## Exercise text
__________
SEMINAR COLLECTING AND DISPLAY 

AUTUMN PROGRAMME ONLINE 

The seminar, organised by Susan Bracken, Andrea Galdy and Adriana Turpin, was established in 2004 and was one of the first in its field. It holds monthly meetings on Monday evenings with a range of international speakers on a wide variety of subjects. Our sessions cover diverse topics and explore different approaches to the subject of collecting and display. We invite papers that cover areas of collecting from antiquity to the present day and a broad geographical range; we are interested in the history of private collections and museums, the great house, the history of natural sciences, court culture and diplomacy, the art market and gender studies.

In accordance with the policy of the Institute Historical Research where this seminar normally takes place, we are running the autumn series of talks online. We invite all those interested in attending to register as shown below:

Monday 12th October, 2020, 6 p.m. Pamela Bianchi will speak on: Dressing Up Spaces: Exhibition Design and Display Strategies at The Gonzaga Court

The Galerieta verso la Mostra (the gallery of marbles or months), the Galeria Grande (the main gallery built around 1592 to exhibit modern paintings), the Coridore che guarda verso la Santa Barbara (a corridor connecting two sections of the building, serving as storage for paintings and sculptures), the Logion Serato (a gallery of mirrors, central point of the exhibition structure), the Passetto davanti al Camarino della Grotta (the passage in front of the Grotto) and the Stanza contigua alla Libreria (the room adjoining to the library).
__________
## Data below

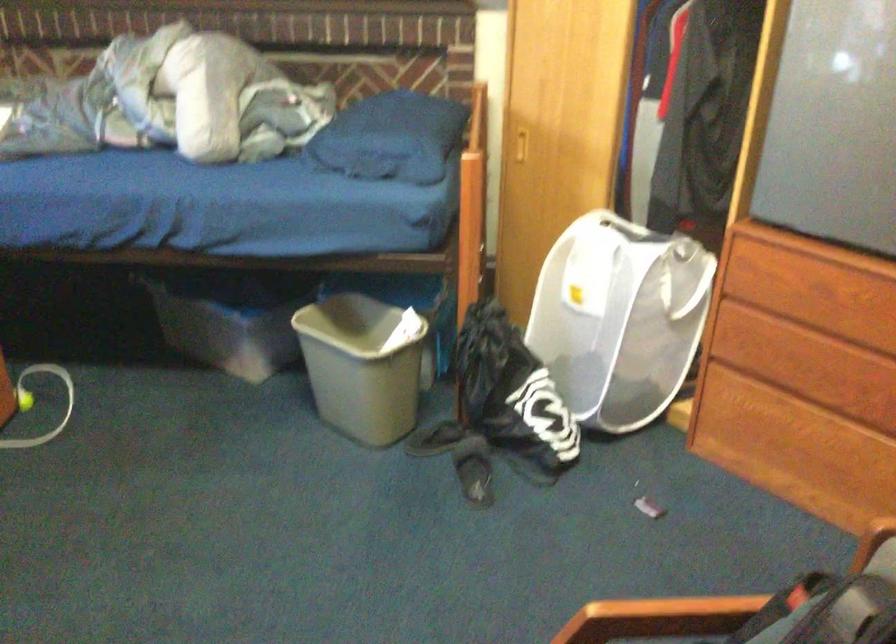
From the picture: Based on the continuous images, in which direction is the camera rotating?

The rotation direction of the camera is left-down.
__________
## Exercises
A. Extract, word for word, the part of the seminar text starting with "The Galerieta verso" and going on through "to the library).".
B. According to the seminar text, on which evenings does the seminar hold its monthly meetings?
The lines have no connection to the seminar text.

## Responses to the exercise
A.
The Galerieta verso la Mostra (the gallery of marbles or months), the Galeria Grande (the main gallery built around 1592 to exhibit modern paintings), the Coridore che guarda verso la Santa Barbara (a corridor connecting two sections of the building, serving as storage for paintings and sculptures), the Logion Serato (a gallery of mirrors, central point of the exhibition structure), the Passetto davanti al Camarino della Grotta (the passage in front of the Grotto) and the Stanza contigua alla Libreria (the room adjoining to the library).

B. Monday evenings.